Pick up the forum thread on TD bank account fees below at its last sentence and write what comes next.

[[ Text section open ]]

I have gone to All Inclusive vacation resorts and not once has everything been included. If halfway through the vacation they changed the rules (I am sorry, but there is now a daily charge for pool towels) I would be upset by the principle, more than the additional cost.

Oh, and whenever I run into a customer service rep, I always make sure to tell them that I am not upset with them, it is the company policy and I know that they can't make changes to the policy. I'm sure they're not thrilled having to listen to complaints many times a day.


----------



## larry81 (Nov 22, 2010)

GoldStone said:


> Life is too short to get worked up about account term changes.
> 
> I flipped my TD US$ account type from Borderless to regular chequing. I did it online with a few mouse clicks. Took me less than a minute to do it. Regular chequing account doesn't have a monthly fee. OTOH, it charges per-transactions fees. This is fine with me because I rarely use this account.


give me some instruction please !


----------



## GoldStone (Mar 6, 2011)

larry81 said:


> give me some instruction please !


In EasyWeb:

Select Borderless account to view account activity.
Look in the box on the left hand side, under Personal Accounts.
There should be a link there called "Change Account Type".
Click the link.
Fill out the form.

ADDED: the new account type you want to select is called "US$ Daily Interest Chequing Account". Daily Interest!!! LOL.


----------



## banjopete (Feb 4, 2014)

scorpion_ca said:


> I closed my TD chequing a/c in March and opened TD savings a/c (1 free transaction per month, no fee, no minimum balance required). The reason I need to keep a TD a/c is to get my TDW money. There are lot of online banks, where you would get unlimited transactions.

[[ Text section closed ]]
[[ Given material open ]]

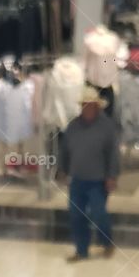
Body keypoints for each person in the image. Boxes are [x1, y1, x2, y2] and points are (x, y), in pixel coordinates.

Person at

[[ Given material closed ]]

_Output for this exercise_.
I opened an account just to use TDDI after being told this was required by the nice lady at the bank. Turns out you don't, I bank elsewhere to avoid fees but i started out with their e-series stuff so opened a TDDI account with them a few years back. I can send money in and out with my other bank, so TD gets no fees from me other than those associated with my investments.


----------



## Cal (Jun 17, 2009)

Squash500 said:


> [/B]That's a good point. I guess TD is hoping that most customers won't even notice what they're doing.


I am sure they had to notify all customers with this account of the upcoming changes ahead of time. If they didn't, that is what would really piss me off.


----------



## larry81 (Nov 22, 2010)

GoldStone said:


> ADDED: the new account type you want to select is called "US$ Daily Interest Chequing Account". Daily Interest!!! LOL.


Thanks GoldStone, i switched account type today !


----------



## gibor365 (Apr 1, 2011)

> That put me one step closer to going with Tangerine(or similar). I need to calculate how much I'm actually getting for maintaining the minimum "all-inclusive" balance, then decide.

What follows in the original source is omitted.